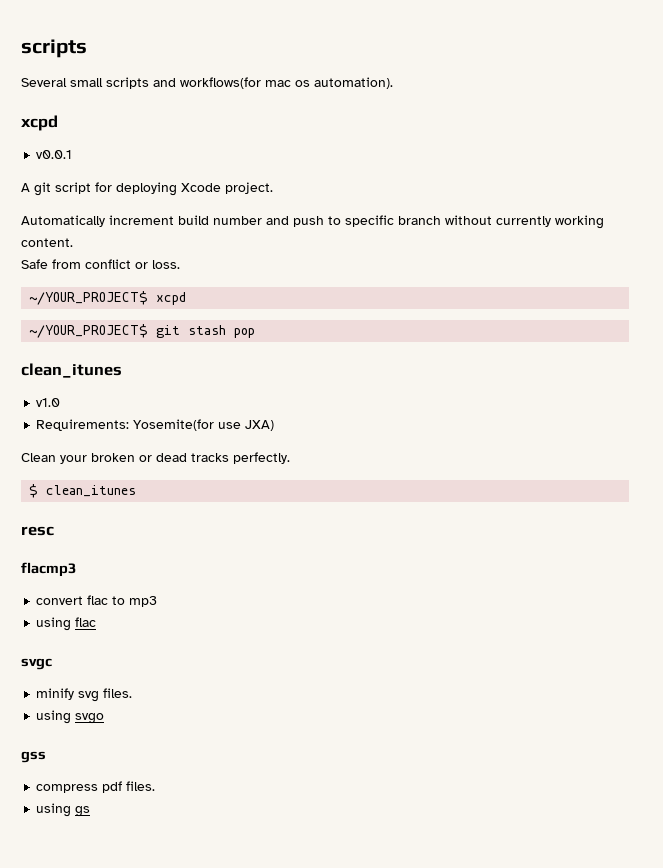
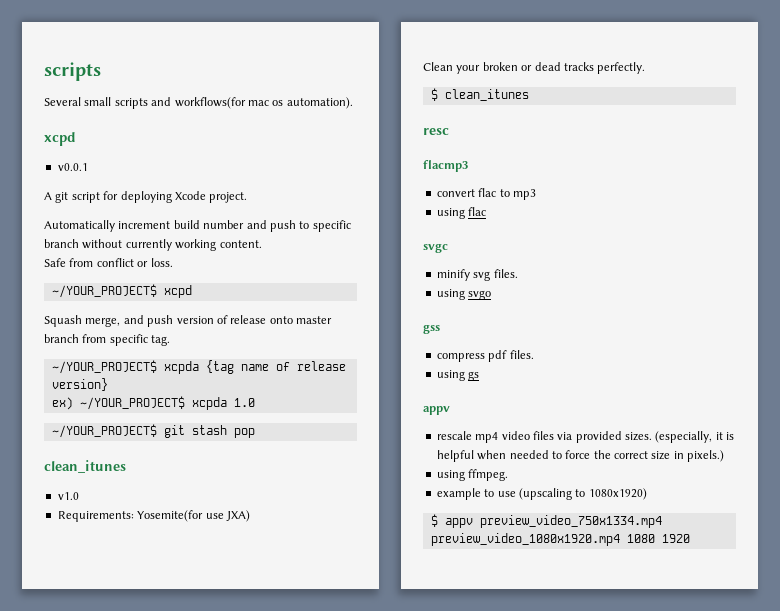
(187, 298) none -> [44,315,332,327] [44,334,171,346] [51,360,346,374] [51,378,108,391] [51,396,255,410] // Squash merge, and push version of release onto master branch from specific tag. // ~/YOUR_PROJECT$ xcpda {tag name of release version} // ex) ~/YOUR_PROJECT$ xcpda 1.0
(91, 811) none -> [423,406,450,415] [436,431,735,443] [436,450,725,462] [436,469,509,481] [436,488,647,500] [430,514,662,528] [430,533,690,546] // appv // rescale mp4 video files via provided sizes. (especially, it is helpful when needed to force the correct size in pixels.) // using ffmpeg. // example to use (upscaling to 1080x1920) // $ appv preview_video_750x1334.mp4 preview_video_1080x1920.mp4 1080 1920

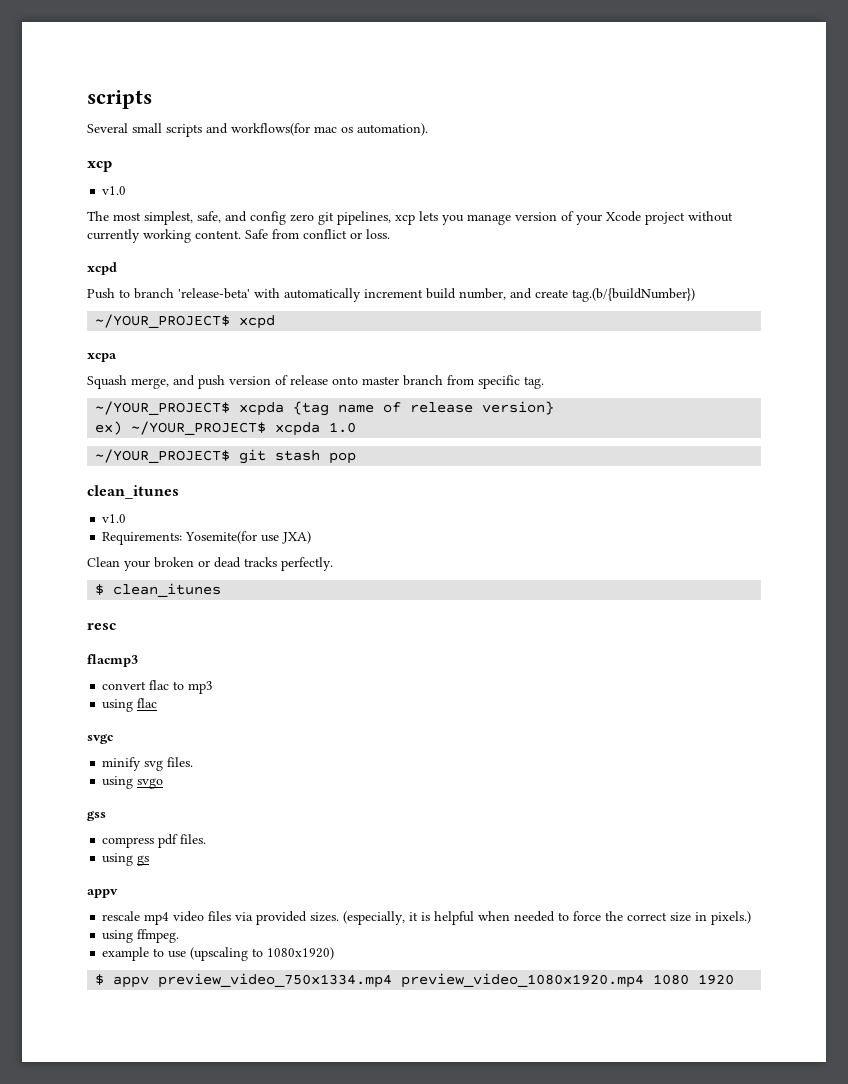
[44,132,76,146] [57,163,88,171] [44,191,248,203] [44,220,351,232] [44,239,79,248] xcpd // v0.0.1 // A git script for deploying Xcode project. // Automatically increment build number and push to specific branch -> [87,161,112,172] [102,186,127,195] [87,211,685,225] xcp // v1.0 // The most simplest, safe, and config zero git pipelines, xcp lets you manage version of your Xcode project
(262, 244) // -> (241, 234) none
(173, 262) none -> [87,262,117,275] [87,288,695,302] // xcpd // Push to branch 'release-beta' with automatically increment build number, and create tag.(b/{buildNumber})
(192, 291) none -> [87,353,117,362] // xcpa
##############################
#### [What the task requires]
With the pictures left out, return the listing above exactly as it stands.

#### [Result for this task]
(187, 298) none -> [44,315,332,327] [44,334,171,346] [51,360,346,374] [51,378,108,391] [51,396,255,410] // Squash merge, and push version of release onto master branch from specific tag. // ~/YOUR_PROJECT$ xcpda {tag name of release version} // ex) ~/YOUR_PROJECT$ xcpda 1.0
(91, 811) none -> [423,406,450,415] [436,431,735,443] [436,450,725,462] [436,469,509,481] [436,488,647,500] [430,514,662,528] [430,533,690,546] // appv // rescale mp4 video files via provided sizes. (especially, it is helpful when needed to force the correct size in pixels.) // using ffmpeg. // example to use (upscaling to 1080x1920) // $ appv preview_video_750x1334.mp4 preview_video_1080x1920.mp4 1080 1920

[44,132,76,146] [57,163,88,171] [44,191,248,203] [44,220,351,232] [44,239,79,248] xcpd // v0.0.1 // A git script for deploying Xcode project. // Automatically increment build number and push to specific branch -> [87,161,112,172] [102,186,127,195] [87,211,685,225] xcp // v1.0 // The most simplest, safe, and config zero git pipelines, xcp lets you manage version of your Xcode project
(262, 244) // -> (241, 234) none
(173, 262) none -> [87,262,117,275] [87,288,695,302] // xcpd // Push to branch 'release-beta' with automatically increment build number, and create tag.(b/{buildNumber})
(192, 291) none -> [87,353,117,362] // xcpa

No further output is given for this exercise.